In a span of just few months, COVID-19 quickly transcended from being an epidemic to a pandemic bringing the whole world to a standstill. As a fresh graduate in Business Analytics, I considered applying my visualization skills in R to visualize the data provided by the John Hopkins University Center for Systems Science and Engineering to understand deeper about how this virus snowballed from being an epidemic in China in December 2019 to a global pandemic in March 2020.
This project primarily targets the initial notable events of the COVID wave that began in December 2019 to pinpoint the exact time when this epidemic got converted to a pandemic.
In this project from Data Camp, I have created lucid line charts using ggplot, dplyr, readr packages by using data provided between December 11, 2019 and March 15, 2020. These graphs are intended to provide quick and simple overview of the complex data available.
Some of the key observations from this project in the form of line graphs are as mentioned below-
This graph helps us to visualize the confirmed cases worldwide. The numbers look quite terrifying with the overall cases in March reaching 200000. Also, we can see a strange jump in mid Feb, then the new cases slowing down before they rise in March.
I have now compared COVID cases in China and rest of the world separately to find out more about the global growth of COVID cases versus its place of origin.
Clearly, there is a difference in the two lines. China had the maximum cases in February which changed in March when it was actually declared as a global pandemic.
Some of the other notable WHO events that occurred during Feb and March can be seen in the plot below.
The last graph shows us the top 7 countries that were worst affected by COVID-19 as of Mid March 2020.

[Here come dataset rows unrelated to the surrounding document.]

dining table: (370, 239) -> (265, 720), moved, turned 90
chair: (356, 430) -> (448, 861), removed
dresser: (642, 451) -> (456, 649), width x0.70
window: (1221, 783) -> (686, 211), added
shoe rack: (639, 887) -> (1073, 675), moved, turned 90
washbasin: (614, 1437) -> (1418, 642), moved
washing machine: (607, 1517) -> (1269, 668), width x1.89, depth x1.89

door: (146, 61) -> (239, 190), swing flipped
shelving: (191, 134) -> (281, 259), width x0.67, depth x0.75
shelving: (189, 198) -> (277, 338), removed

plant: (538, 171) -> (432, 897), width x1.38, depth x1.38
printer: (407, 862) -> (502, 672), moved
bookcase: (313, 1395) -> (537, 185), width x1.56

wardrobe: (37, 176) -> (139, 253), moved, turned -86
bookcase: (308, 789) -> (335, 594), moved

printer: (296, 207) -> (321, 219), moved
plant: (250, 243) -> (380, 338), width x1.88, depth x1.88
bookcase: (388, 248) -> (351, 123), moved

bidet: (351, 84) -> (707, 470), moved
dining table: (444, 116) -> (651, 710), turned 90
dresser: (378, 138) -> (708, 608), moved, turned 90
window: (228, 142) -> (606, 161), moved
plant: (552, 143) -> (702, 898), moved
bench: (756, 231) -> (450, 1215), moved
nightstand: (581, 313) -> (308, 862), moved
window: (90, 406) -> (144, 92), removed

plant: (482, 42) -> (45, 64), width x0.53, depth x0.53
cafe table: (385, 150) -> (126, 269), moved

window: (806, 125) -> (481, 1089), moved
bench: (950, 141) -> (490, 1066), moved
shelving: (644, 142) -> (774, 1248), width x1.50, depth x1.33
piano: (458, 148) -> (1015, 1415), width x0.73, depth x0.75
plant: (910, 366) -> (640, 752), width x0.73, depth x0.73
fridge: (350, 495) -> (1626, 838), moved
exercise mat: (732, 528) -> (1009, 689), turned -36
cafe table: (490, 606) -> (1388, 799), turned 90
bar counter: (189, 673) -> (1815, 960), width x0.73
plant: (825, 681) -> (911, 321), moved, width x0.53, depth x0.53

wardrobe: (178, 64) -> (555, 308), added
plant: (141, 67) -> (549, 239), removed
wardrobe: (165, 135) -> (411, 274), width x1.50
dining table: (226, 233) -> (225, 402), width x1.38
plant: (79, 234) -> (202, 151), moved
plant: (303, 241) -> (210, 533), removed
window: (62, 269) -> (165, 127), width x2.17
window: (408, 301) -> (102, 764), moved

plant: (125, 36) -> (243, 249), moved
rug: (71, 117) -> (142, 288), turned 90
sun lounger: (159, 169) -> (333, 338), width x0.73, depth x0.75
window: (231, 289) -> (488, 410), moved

An interesting fact that comes to light here is 4 out of 7 countries listed above (France, Germany, Italy and Spain) are in Europe and share borders.
Although this project is not predicting the future trend of the COVID-19 pandemic, it shows us how ggplot and dplyr packages can be used to represent complex data with easy to understand visualizations in R.
Disclaimer: COVID -19 data and information is frequently being updated. The data used here was pulled on March 17th 2020 and should not be considered as the recent most data available. This project has been purely executed for educational motives.